体育の授業に関しては日本と違い、初めは戸惑いもありました。準備体操もなく、遊び感覚のゲームから始まります。そして、本題へと移ります。7年生はこれまで、バスケットボール、卓球とバレーボールをやってきました。今はハンドボールをやっています。いずれも最後の授業は筆記テストがありました。私はバレーボールを少し教えました。そして、テストもしました。少人数のクラスなので、一人一人ちゃんとルールを認識しているか先生も確認しやすそうでした。ほとんどの生徒は審判ができるくらいの知識はあると思います。8年生は今、器械体操をしています。ここでは、中学校でマット運動、跳び箱や平均台、吊り輪などを練習しています。私はある生徒たちのグループに入り、一緒にやっていました。一部の生徒は苦手のようで、あまり積極的ではありませんでしたが、自分たちのできる範囲のテクニックを練習していました。やはり基本的に日本とオーストラリアの子どもたちの育ってきた環境が違うせいか、授業や普段の生活から見てみると生徒たちの行動や態度がやはり違うなと感じました。しかも、ここは小さい町なので、学校と地域社会が一緒で、先生、生徒や生徒の親にとってとてもいい環境です。
今学期から小学校の日本語の授業では、柔道を教えています。

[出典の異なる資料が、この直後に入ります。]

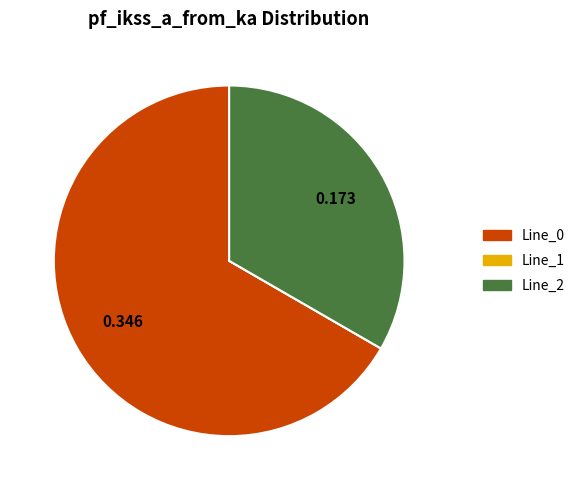

Is Line_0 the majority of the pie?

Yes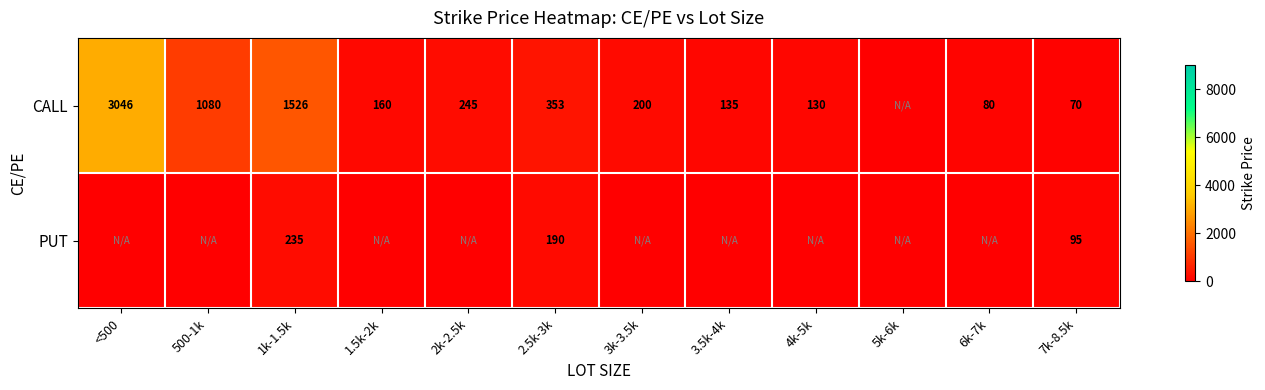

At which category is the sum across all series the highest?

<500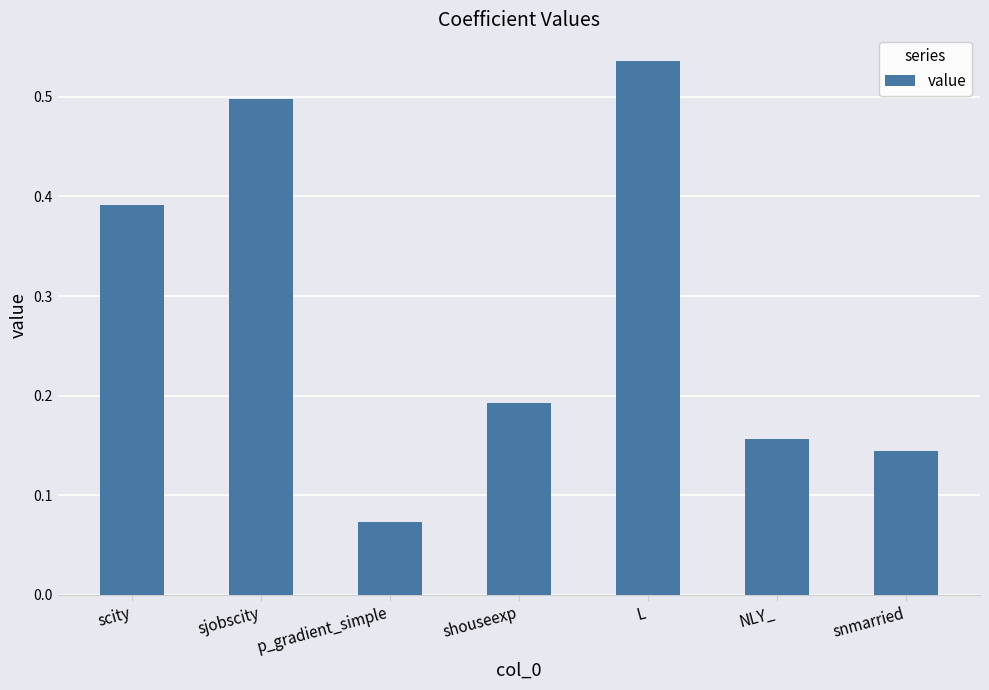

What position from the right is NLY_?

2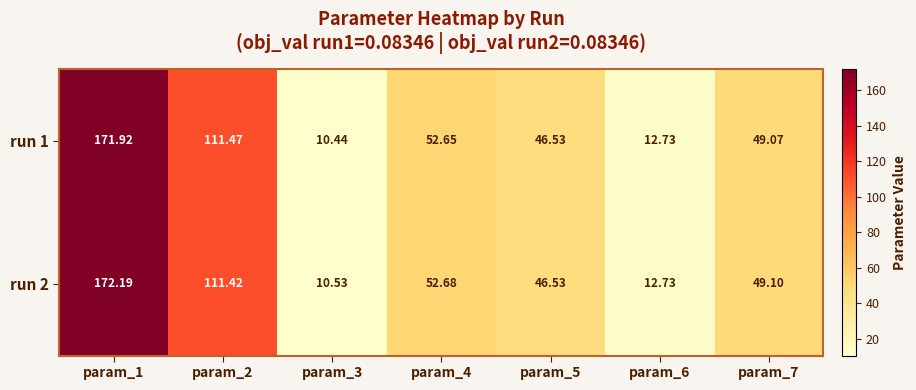

Is the value of run 1 at param_3 greater than the value of run 2 at param_6?

No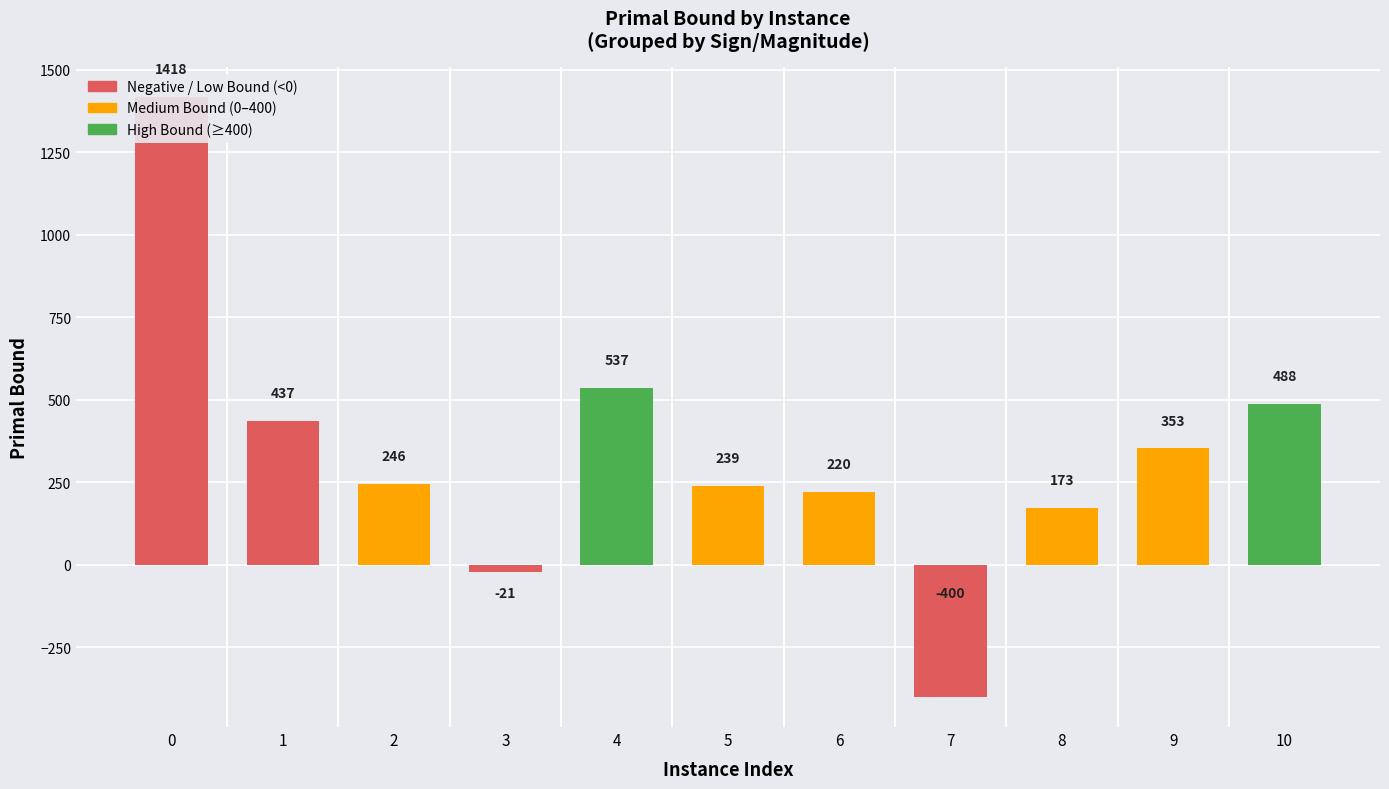

What is the minimum value shown in the chart?

-400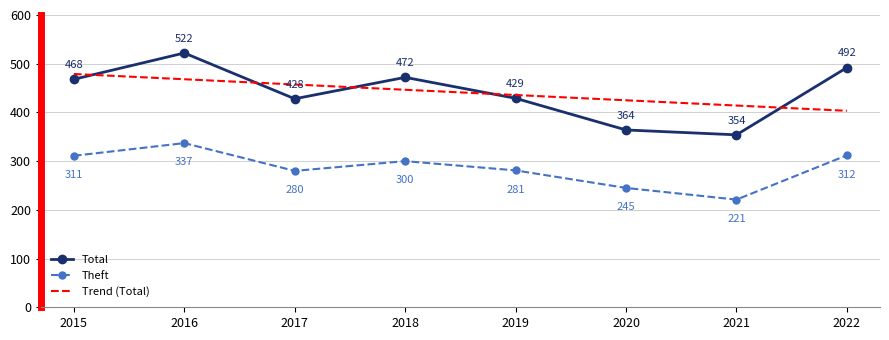

Rank the series at 2022 from lowest to highest value.

Theft, Trend (Total), Total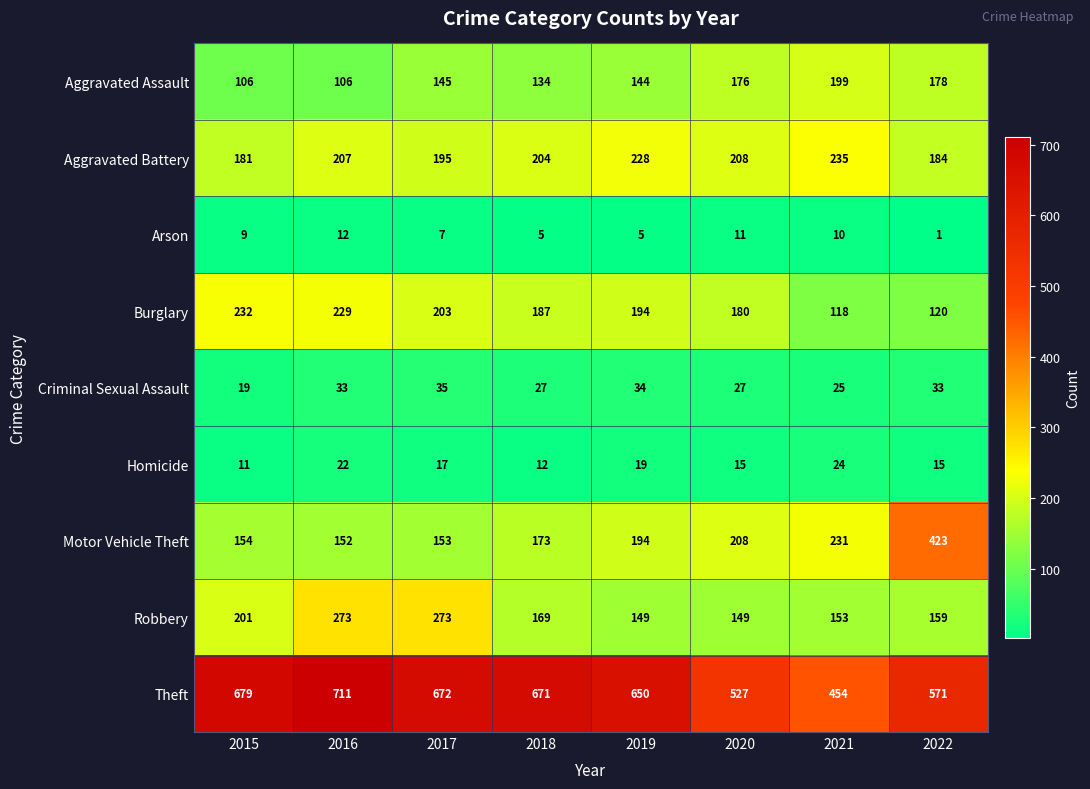

Rank the series by their maximum value, from lowest to highest.

Arson, Homicide, Criminal Sexual Assault, Aggravated Assault, Burglary, Aggravated Battery, Robbery, Motor Vehicle Theft, Theft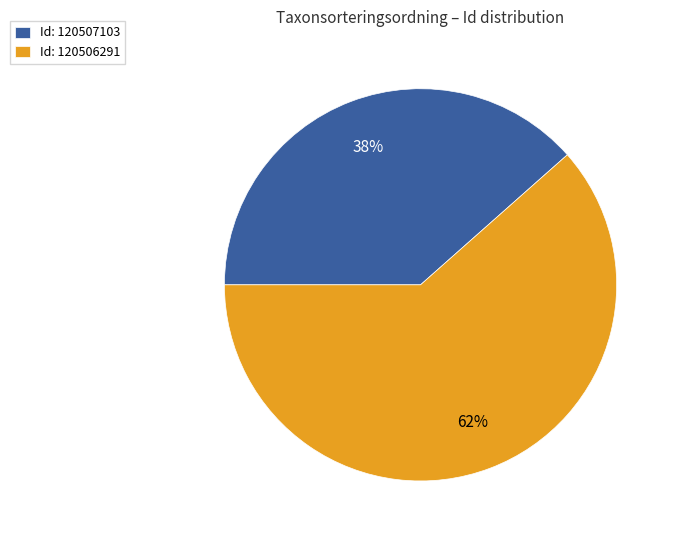

What percentage is the Id: 120506291 slice, to the nearest percent?

62%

どうなることやらと思いつつ、始めた柔道も今では大人気です。ここでは、私は11人目の日本語アシスタント教師ですが、やはり柔道を本格的にやるのは私が初めてなので、子どもたちがとても興奮しています。5歳のプレップから12歳の6年生まで、週に一回柔道をしています。今では礼と受身、投げ技を教え終わりました。来週からセカンダリーの8年生の授業でも柔道を教えることになりました。こうなったらラストスパートで柔道を広めたいと思います。